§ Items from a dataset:
= = = = = = =

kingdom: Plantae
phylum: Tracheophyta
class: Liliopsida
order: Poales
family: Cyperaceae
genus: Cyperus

= = = = = = =

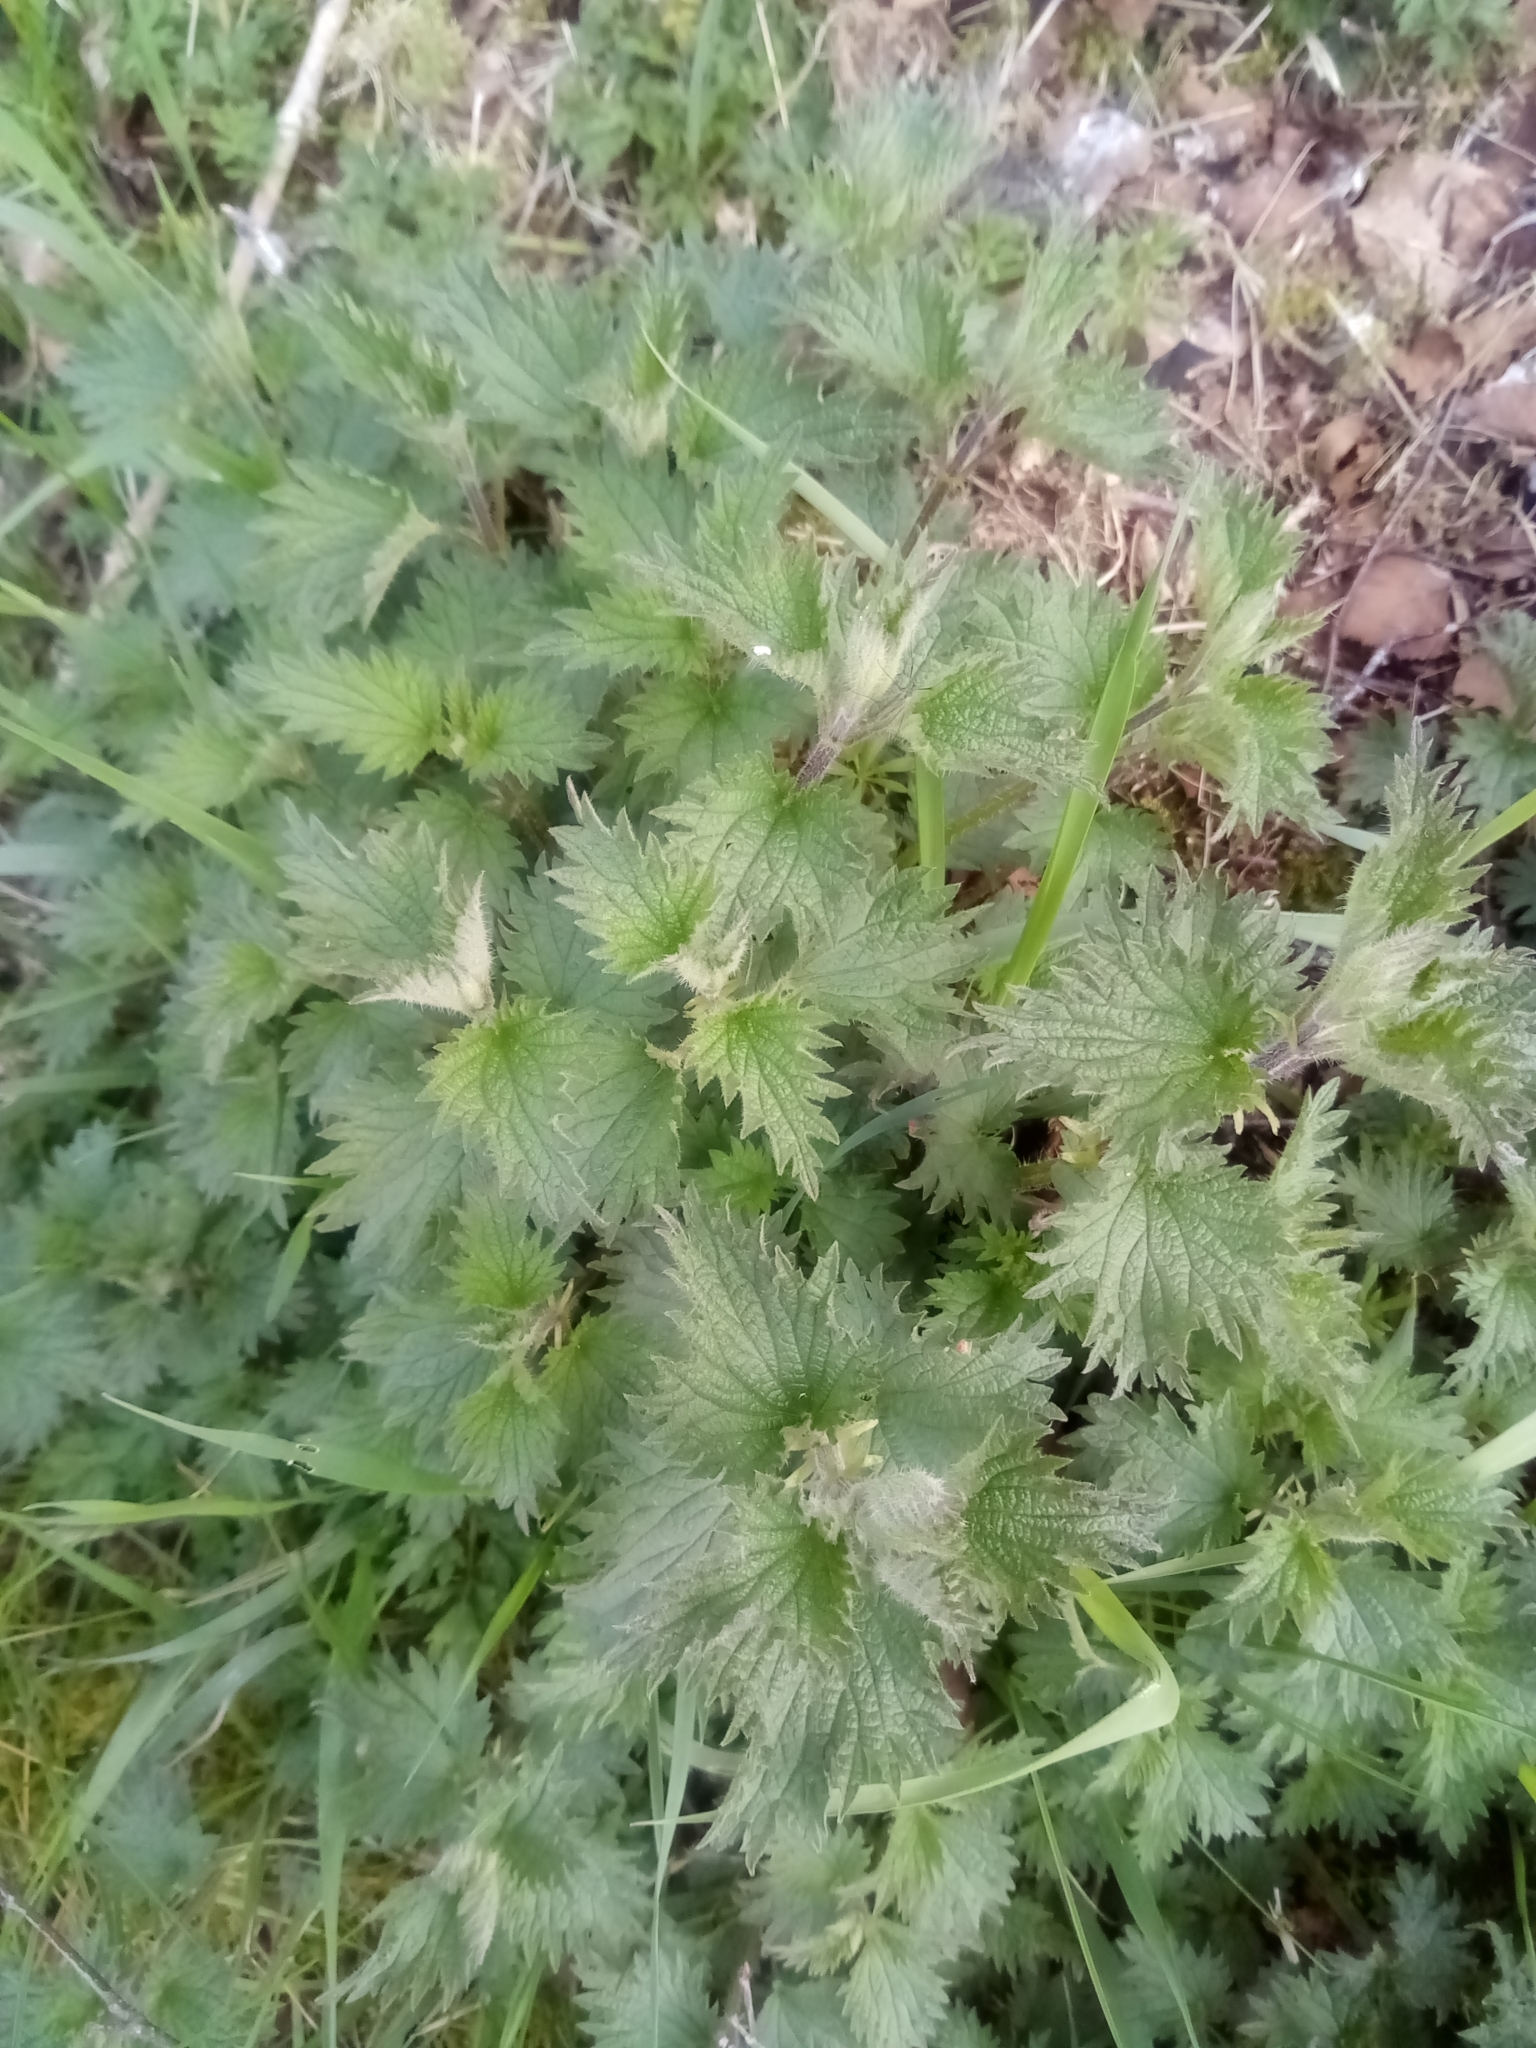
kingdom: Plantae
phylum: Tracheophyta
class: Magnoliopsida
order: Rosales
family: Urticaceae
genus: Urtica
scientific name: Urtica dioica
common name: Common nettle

= = = = = = =

§ The problem: Quote the lines above, starting at the line that contains "class: Magnoliopsida" and ending after the line that contains "common name: Common nettle".

§ Written response:
class: Magnoliopsida
order: Rosales
family: Urticaceae
genus: Urtica
scientific name: Urtica dioica
common name: Common nettle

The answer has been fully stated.